Or they might just not be fans if chewing on metal, which is completely understandable. I actually had a thought; What it some bio-titan ate a necron warrior but the necron repaired itself inside the titan and came back to life? Worst indigestion ever. 

The Necrons can be eliminated but it would be an enormous undertaking, as you would literally have to find every single tomb world and utterly destroy them so that you can prevent the Necs from just teleporting back to home base and repairing. Currently, there isn't a faction which can afford to do that without leaving themselves open to attack from other races. Not to mention the Necs aren't just gonna sit around and let you do it. As such, defeating the Necrons is possible but only by certain factions who have enough resources and manpower (thus no Eldar, DE or Tau) and it would pretty much obliterate whatever faction attempts to do it (that's why I still think the Orks or Nids have the best shot coz' they can recover from near extinction the quickest). And I'm still only talking harvest faze here. Plus, it still wouldn't solve the problem of the C'Tan.
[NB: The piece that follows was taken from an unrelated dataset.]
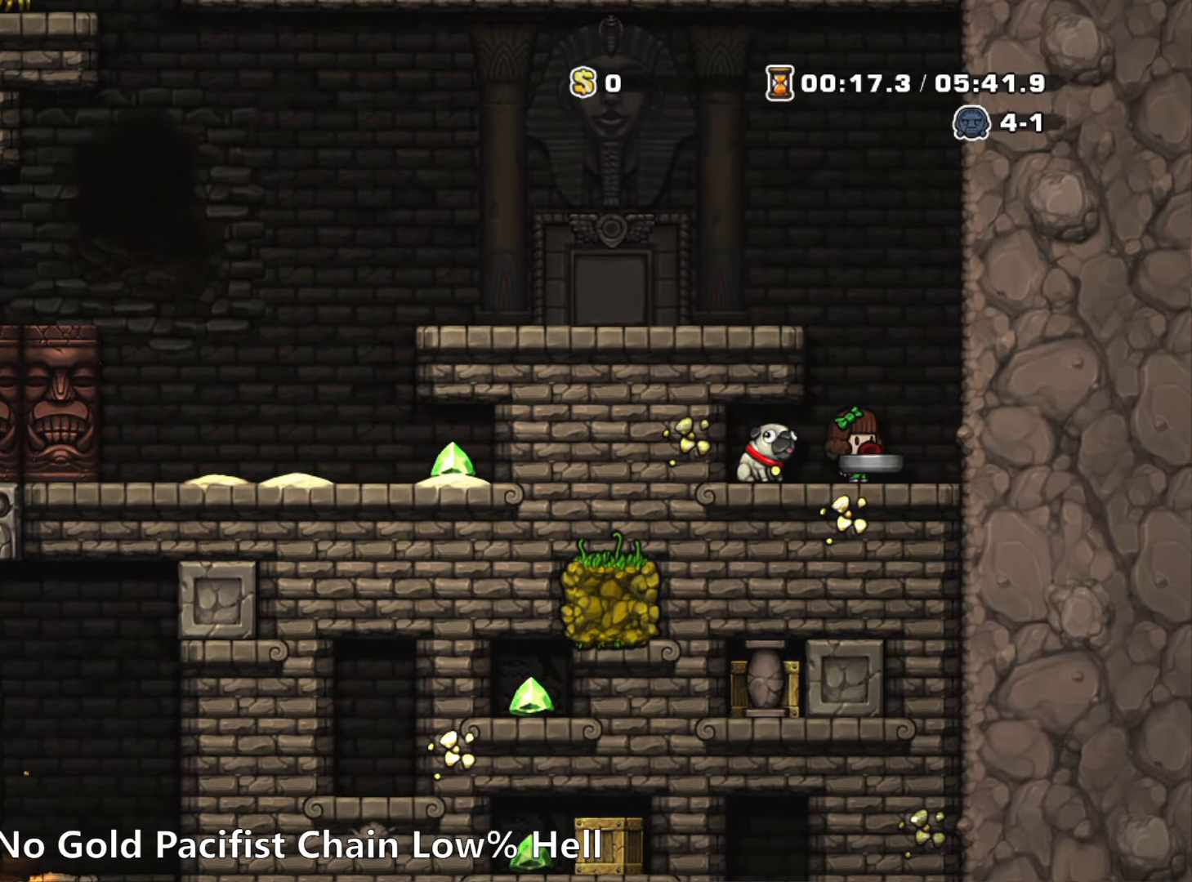
{"keys": ["left", "run"], "events": [[17, "left", "down"], [17, "z", "down"], [167, "z", "up"], [300, "z", "down"], [400, "z", "up"]]}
I wonder what the Necrontyr homeplanet actually looks like nowadays. Uber tombworld?


----------



## Daneel2.0 (Jul 24, 2008)

Actually, I think you touched on a great point there. Lets say that somehow you did defeat the Necrons; you killed off all of them, from every tomb world all across the galaxy. The question becomes, "Who cares?". 

It doesn't really address the real threat, which is the C'Tan. When you're fighting against an army that uses slave conscripts, sure the slaves will kill you if you let them, but even if they're not there, you haven't dealt with the responsible party. 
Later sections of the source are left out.